Por Mário Márcio de Almeida Sousa, Juiz de Direito no Estado do Maranhão.
O dia 08 de dezembro é extremamente significativo para grande parte do povo brasileiro. Primeiro, porque é o dia de Nossa Senhora da Conceição. Segundo, porque nele também se rendem homenagens ao Poder Judiciário, à Justiça. Em 2006, porém, a data ganhou em importância: passou a ser, também, o Dia Nacional da Conciliação.
Em todo o país foram realizadas, salvo engano, mais de cinqüenta mil audiências, tanto na Justiça Comum e nos Juizados Especiais quanto nas Justiças Federal e do Trabalho. A iniciativa é louvável e tem grande significado, sobretudo porque pretende difundir a idéia de que um bom acordo é sempre melhor que uma grande briga. E isso é inegável, não apenas por conta da tão propagada lentidão do Judiciário. Mas principalmente devido aos dissabores que um processo – lento ou célere – traz, seja para o requerente, seja para o requerido (exceto nas ações criminais, costumo empregar essas expressões para me reportar às partes, principalmente porque, para muita gente, ser chamado de réu já representa uma penalidade, uma derrota).
A gigantesca empreitada foi um sucesso. Magistrados, membros do Ministério Público, advogados, conciliadores e servidores viram recompensados seus esforços. Também assim as partes. Sim, as partes. Muitas delas fizeram enormes sacrifícios para participar dessa maratona cívica. E assim foi porque, em um país com milhões de miseráveis e de dimensões continentais como o Brasil, as dificuldades de acesso à justiça passam, não raro, mais pela falta de condições de deslocamento até o prédio do Fórum do que pela inexistência dele.

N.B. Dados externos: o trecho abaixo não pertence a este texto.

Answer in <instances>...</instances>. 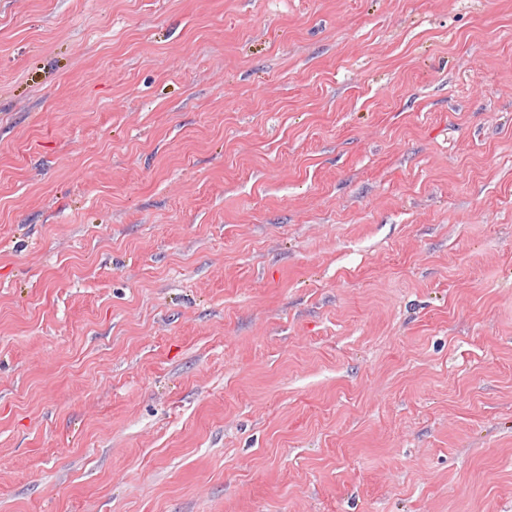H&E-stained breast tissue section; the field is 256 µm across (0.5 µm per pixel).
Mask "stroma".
<instances>
[{"mask_svg":"<svg viewBox=\"0 0 512 512\" xmlns=\"http://www.w3.org/2000/svg\"><path fill=\"white\" fill-rule=\"evenodd\" d=\"M0 512H512V0H0Z\"/></svg>","mask_w":512,"mask_h":512,"instance_id":"stroma-1","label":"stroma"}]
</instances>
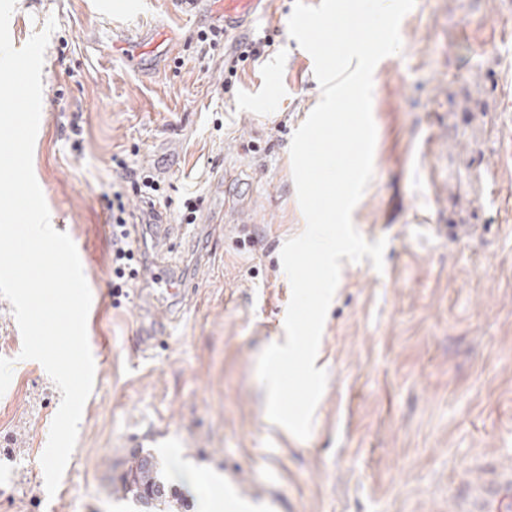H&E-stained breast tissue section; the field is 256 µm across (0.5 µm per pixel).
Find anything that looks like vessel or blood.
Listing matches in <instances>:
<instances>
[{"label":"vessel or blood","instance_id":"vessel-or-blood-1","mask_svg":"<svg viewBox=\"0 0 512 512\" xmlns=\"http://www.w3.org/2000/svg\"><path fill=\"white\" fill-rule=\"evenodd\" d=\"M262 0H203L205 17L221 23L225 31L241 28ZM173 42L168 34L154 29L135 33H118L112 39V50L139 71L154 67L158 60L171 51ZM175 227L158 224L154 227L157 252L148 268L140 276L138 290L139 325L132 338L135 351L167 336L178 313L179 303L193 294V283L180 275L172 259ZM463 512H512V481L501 486H487L480 490Z\"/></svg>","mask_w":512,"mask_h":512}]
</instances>
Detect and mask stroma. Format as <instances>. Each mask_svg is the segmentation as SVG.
Listing matches in <instances>:
<instances>
[{
	"instance_id": "35a3bbf8",
	"label": "stroma",
	"mask_w": 512,
	"mask_h": 512,
	"mask_svg": "<svg viewBox=\"0 0 512 512\" xmlns=\"http://www.w3.org/2000/svg\"><path fill=\"white\" fill-rule=\"evenodd\" d=\"M295 0L208 49V26L180 0H21L9 31L23 47L55 20L44 55L33 169L53 227L83 248L99 305L89 336L108 350L55 495L41 456L62 394L21 359L11 304L0 298V512H139L118 489L147 439L166 473H197L178 512H200L220 475L254 512H459L477 485L512 475V0H416L402 48L373 72V177L352 213L384 269L343 262L316 367L328 375L310 437L272 423L256 367L285 334L291 287L280 251L306 222L290 143L321 95L313 59L288 32ZM174 38L144 74L111 57L112 31ZM273 34L268 55L224 86L238 40ZM85 133L74 146L70 115ZM161 181L127 194L136 216L179 225L176 257L198 284L170 334L136 356L134 300L112 302L104 194L116 159ZM200 197L182 224L165 197ZM480 210L443 238L448 205ZM215 236L212 260L197 248Z\"/></svg>"
}]
</instances>
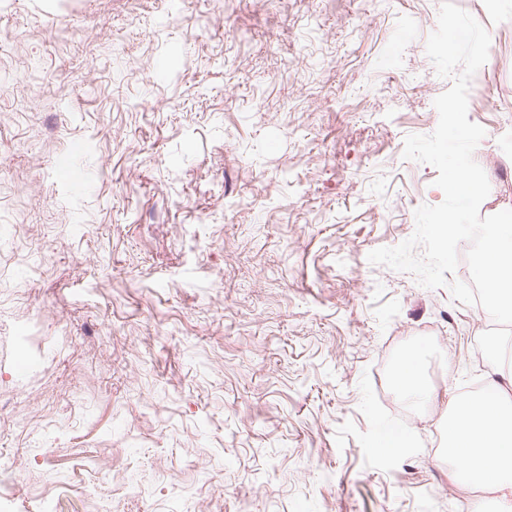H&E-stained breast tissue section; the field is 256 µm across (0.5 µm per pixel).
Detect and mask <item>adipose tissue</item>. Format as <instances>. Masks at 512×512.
<instances>
[{
	"label": "adipose tissue",
	"instance_id": "obj_1",
	"mask_svg": "<svg viewBox=\"0 0 512 512\" xmlns=\"http://www.w3.org/2000/svg\"><path fill=\"white\" fill-rule=\"evenodd\" d=\"M448 452L464 482L493 487L500 512H512V393L493 381L459 402L448 419Z\"/></svg>",
	"mask_w": 512,
	"mask_h": 512
}]
</instances>
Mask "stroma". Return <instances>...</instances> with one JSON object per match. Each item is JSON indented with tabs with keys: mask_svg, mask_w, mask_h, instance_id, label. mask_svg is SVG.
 <instances>
[{
	"mask_svg": "<svg viewBox=\"0 0 512 512\" xmlns=\"http://www.w3.org/2000/svg\"><path fill=\"white\" fill-rule=\"evenodd\" d=\"M441 2L0 0V512H495L444 453L494 320L368 260L444 199L403 157L451 84ZM464 9L486 217L512 209V0ZM411 350L433 393L405 411ZM389 420L413 447L376 448Z\"/></svg>",
	"mask_w": 512,
	"mask_h": 512,
	"instance_id": "obj_1",
	"label": "stroma"
}]
</instances>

Quem tem – um mínimo que seja – de bom-senso e civilidade não diverge da máxima segundo a qual é melhor fazer um acordo que brigar. Contudo, não se pode perder de vista que a conciliação não é tarefa fácil, seja para as partes envolvidas, seja para quem vai conduzi-la, como é o caso de juízes e conciliadores. Aquelas porque trazem para as audiências prejuízos financeiros e morais, frustrações, mágoas, raivas mesmo. Estes, porque, no mais das vezes, não foram treinados e, também por isso, não sabem como levar a audiência a bom termo. Mediar conflitos exige técnica, treinamento – e boa vontade, é claro. Tanto assim que, Brasil afora, estudiosos têm elaborado profundos trabalhos sobre o tema. Teses e mais teses são escritas, métodos e mais métodos são criados. Faz-se necessário, então, que as cúpulas do Poder Judiciário invistam em recursos humanos e técnicos para aumentar os índices de acordo. E que todos os envolvidos no processo se disponham a aprender, principalmente os magistrados (na maioria das comarcas não há conciliadores e aos juízes cabe a missão de conciliar). Não apenas por uma questão estatística, mas também porque, se há acordo, pode-se imaginar que houve a pacificação do conflito – objetivo maior da Justiça.

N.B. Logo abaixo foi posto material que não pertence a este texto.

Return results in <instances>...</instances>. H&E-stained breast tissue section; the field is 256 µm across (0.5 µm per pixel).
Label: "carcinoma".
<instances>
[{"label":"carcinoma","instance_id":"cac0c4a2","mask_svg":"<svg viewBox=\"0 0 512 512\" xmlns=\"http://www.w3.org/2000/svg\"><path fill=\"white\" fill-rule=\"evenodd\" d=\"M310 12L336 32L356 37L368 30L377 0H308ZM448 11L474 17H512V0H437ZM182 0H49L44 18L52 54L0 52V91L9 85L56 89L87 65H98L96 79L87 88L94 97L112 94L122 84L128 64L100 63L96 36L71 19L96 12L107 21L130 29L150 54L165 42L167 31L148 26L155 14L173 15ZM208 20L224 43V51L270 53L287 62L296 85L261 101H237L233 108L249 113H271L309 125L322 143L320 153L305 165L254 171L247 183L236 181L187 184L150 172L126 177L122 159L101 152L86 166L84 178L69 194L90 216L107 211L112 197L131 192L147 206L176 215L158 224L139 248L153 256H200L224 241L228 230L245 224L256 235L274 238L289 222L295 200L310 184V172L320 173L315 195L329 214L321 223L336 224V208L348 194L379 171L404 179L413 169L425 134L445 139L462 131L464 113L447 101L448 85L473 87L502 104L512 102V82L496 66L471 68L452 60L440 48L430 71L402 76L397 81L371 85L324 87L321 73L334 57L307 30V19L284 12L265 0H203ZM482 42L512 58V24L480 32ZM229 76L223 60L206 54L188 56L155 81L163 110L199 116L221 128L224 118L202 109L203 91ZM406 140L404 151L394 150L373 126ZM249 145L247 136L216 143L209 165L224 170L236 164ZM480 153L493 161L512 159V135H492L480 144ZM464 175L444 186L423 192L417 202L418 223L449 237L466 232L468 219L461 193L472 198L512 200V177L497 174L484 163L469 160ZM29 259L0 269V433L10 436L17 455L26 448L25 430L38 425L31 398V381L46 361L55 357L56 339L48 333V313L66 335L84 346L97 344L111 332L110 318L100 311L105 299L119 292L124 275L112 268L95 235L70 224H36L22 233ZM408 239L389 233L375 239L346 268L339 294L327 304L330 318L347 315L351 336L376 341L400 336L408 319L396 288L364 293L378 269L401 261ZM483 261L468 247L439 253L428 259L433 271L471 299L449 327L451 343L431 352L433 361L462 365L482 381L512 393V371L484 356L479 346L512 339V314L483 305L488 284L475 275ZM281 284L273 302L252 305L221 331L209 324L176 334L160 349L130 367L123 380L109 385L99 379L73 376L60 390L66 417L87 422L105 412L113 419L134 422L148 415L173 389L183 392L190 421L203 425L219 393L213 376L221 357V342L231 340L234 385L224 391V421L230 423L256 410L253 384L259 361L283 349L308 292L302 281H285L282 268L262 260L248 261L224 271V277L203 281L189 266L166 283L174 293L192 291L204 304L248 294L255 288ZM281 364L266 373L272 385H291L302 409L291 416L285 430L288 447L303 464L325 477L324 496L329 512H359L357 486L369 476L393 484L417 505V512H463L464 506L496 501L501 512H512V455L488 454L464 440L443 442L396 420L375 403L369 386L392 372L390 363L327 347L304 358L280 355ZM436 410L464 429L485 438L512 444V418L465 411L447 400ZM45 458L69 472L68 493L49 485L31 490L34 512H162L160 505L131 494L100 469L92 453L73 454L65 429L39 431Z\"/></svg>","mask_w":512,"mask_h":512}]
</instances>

Em que pese isso, permito-me fazer algumas considerações, mesmo correndo o risco de ser incompreendido.
Nem sempre a composição judicial entre os litigantes significa que seus ímpetos foram serenados, que o conflito social chegou ao fim. É comum ouvir-se: “É, doutor, vou fazer o acordo para acabar logo com esse negócio”. Ora, é lógico que alguém assim não está conciliado, pacificado. Estatisticamente pode ser um sucesso, pois mais uma ação se encerra com acordo. Entretanto, do ponto de vista social é um desastre, pois muito provavelmente os ditos conciliados voltarão ao embate, talvez até de forma mais acirrada.

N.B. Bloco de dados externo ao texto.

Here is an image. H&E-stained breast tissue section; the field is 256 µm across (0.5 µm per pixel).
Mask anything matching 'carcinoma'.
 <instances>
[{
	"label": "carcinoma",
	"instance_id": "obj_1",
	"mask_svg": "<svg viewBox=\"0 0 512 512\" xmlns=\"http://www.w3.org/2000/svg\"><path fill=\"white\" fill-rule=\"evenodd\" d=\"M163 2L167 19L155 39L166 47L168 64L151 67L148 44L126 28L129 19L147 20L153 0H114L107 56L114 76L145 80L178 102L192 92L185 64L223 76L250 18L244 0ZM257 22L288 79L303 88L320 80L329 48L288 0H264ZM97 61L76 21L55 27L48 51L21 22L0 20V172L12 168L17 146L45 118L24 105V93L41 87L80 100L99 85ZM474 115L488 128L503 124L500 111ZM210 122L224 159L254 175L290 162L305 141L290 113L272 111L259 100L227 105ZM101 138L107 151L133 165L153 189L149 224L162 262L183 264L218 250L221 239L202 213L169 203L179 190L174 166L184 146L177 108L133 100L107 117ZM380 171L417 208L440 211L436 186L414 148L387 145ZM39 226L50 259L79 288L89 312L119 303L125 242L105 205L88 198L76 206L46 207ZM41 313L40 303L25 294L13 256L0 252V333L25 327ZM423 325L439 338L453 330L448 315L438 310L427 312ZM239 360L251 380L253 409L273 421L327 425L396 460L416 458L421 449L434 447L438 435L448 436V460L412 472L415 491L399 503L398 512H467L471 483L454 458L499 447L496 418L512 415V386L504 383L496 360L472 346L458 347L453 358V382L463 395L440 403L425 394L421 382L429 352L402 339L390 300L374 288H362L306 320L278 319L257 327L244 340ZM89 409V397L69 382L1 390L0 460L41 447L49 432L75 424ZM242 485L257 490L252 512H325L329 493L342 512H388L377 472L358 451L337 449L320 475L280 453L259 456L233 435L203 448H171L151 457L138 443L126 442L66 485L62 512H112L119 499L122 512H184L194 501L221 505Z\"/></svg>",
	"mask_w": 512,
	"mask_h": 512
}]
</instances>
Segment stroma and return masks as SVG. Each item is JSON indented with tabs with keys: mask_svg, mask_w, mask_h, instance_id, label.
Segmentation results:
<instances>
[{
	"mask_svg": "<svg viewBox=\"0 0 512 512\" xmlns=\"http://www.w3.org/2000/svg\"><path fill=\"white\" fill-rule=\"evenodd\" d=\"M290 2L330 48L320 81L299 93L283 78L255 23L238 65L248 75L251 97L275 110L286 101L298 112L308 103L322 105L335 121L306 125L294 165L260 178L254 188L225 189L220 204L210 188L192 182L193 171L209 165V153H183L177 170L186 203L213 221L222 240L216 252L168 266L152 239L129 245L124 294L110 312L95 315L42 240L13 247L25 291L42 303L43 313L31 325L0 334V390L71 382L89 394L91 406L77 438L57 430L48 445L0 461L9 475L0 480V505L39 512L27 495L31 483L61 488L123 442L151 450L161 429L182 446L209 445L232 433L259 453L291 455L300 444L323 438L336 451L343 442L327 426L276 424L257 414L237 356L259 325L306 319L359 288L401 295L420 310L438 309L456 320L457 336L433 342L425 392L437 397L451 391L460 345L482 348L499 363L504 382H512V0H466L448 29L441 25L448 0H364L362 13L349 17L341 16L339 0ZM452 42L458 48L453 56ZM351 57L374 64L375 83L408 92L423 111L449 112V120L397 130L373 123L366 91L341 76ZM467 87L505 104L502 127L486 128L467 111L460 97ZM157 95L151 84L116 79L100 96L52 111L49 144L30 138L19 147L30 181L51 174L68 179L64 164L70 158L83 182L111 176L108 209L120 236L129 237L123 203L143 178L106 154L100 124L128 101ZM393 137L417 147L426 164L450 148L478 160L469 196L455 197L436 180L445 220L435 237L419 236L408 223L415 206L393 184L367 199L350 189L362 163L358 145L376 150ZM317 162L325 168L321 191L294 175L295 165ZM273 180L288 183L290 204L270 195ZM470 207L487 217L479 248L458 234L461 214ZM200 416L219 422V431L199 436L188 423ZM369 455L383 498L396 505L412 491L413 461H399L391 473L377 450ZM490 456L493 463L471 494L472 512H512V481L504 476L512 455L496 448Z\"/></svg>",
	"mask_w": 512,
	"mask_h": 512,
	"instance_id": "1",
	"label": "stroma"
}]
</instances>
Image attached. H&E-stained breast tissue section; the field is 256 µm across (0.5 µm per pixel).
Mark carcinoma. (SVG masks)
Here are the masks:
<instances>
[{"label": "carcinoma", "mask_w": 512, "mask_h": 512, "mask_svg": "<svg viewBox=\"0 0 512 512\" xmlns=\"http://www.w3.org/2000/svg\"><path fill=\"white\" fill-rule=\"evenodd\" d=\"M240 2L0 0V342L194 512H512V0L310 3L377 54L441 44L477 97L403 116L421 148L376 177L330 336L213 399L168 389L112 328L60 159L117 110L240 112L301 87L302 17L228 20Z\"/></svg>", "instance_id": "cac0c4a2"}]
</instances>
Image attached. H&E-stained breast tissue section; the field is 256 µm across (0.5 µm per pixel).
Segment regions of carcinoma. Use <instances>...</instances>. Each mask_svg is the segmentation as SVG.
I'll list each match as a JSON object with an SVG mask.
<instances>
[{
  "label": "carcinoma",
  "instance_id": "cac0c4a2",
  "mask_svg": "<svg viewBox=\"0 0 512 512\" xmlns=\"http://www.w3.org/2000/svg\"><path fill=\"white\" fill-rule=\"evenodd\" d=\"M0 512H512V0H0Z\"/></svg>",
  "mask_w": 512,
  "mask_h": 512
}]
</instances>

Por isso, ouso dizer que é preciso cautela para que projetos como o Movimento Nacional pela Conciliação não soçobrem em sua verdadeira finalidade. Refiro-me, especificamente, ao elevado número de audiências de conciliação que nós juízes, consciente ou inconscientemente, somos levados a marcar num único dia. E o faço baseado na convicção, ou melhor, na experiência de que o simples fato de deixar as partes falarem é muitas vezes a melhor forma de conseguir um acordo. Botar pra fora, como se diz por aí, pode se revelar mais importante que o bem da vida disputado. Mas como fazer isso com quarenta, cinqüenta audiências para serem conduzidas por um só juiz, num só dia? Como conciliar pessoas que já chegaram ao Fórum aborrecidas e lá ficaram mais ainda, esperando horas e horas, normalmente num calor infernal e sem dinheiro nem para um lanchinho sequer?
Nem de longe quero criticar quem assim age. Cada um sabe de sua capacidade. Já fiz muito isso. Decidi mudar. Penso que essa não é a solução para os problemas do Poder Judiciário. A estatística é importante, sem dúvida. Mas eu estudei e estudo para dar prevalência às pessoas, não aos números.
Conciliar é bom. Conciliar bem é melhor ainda.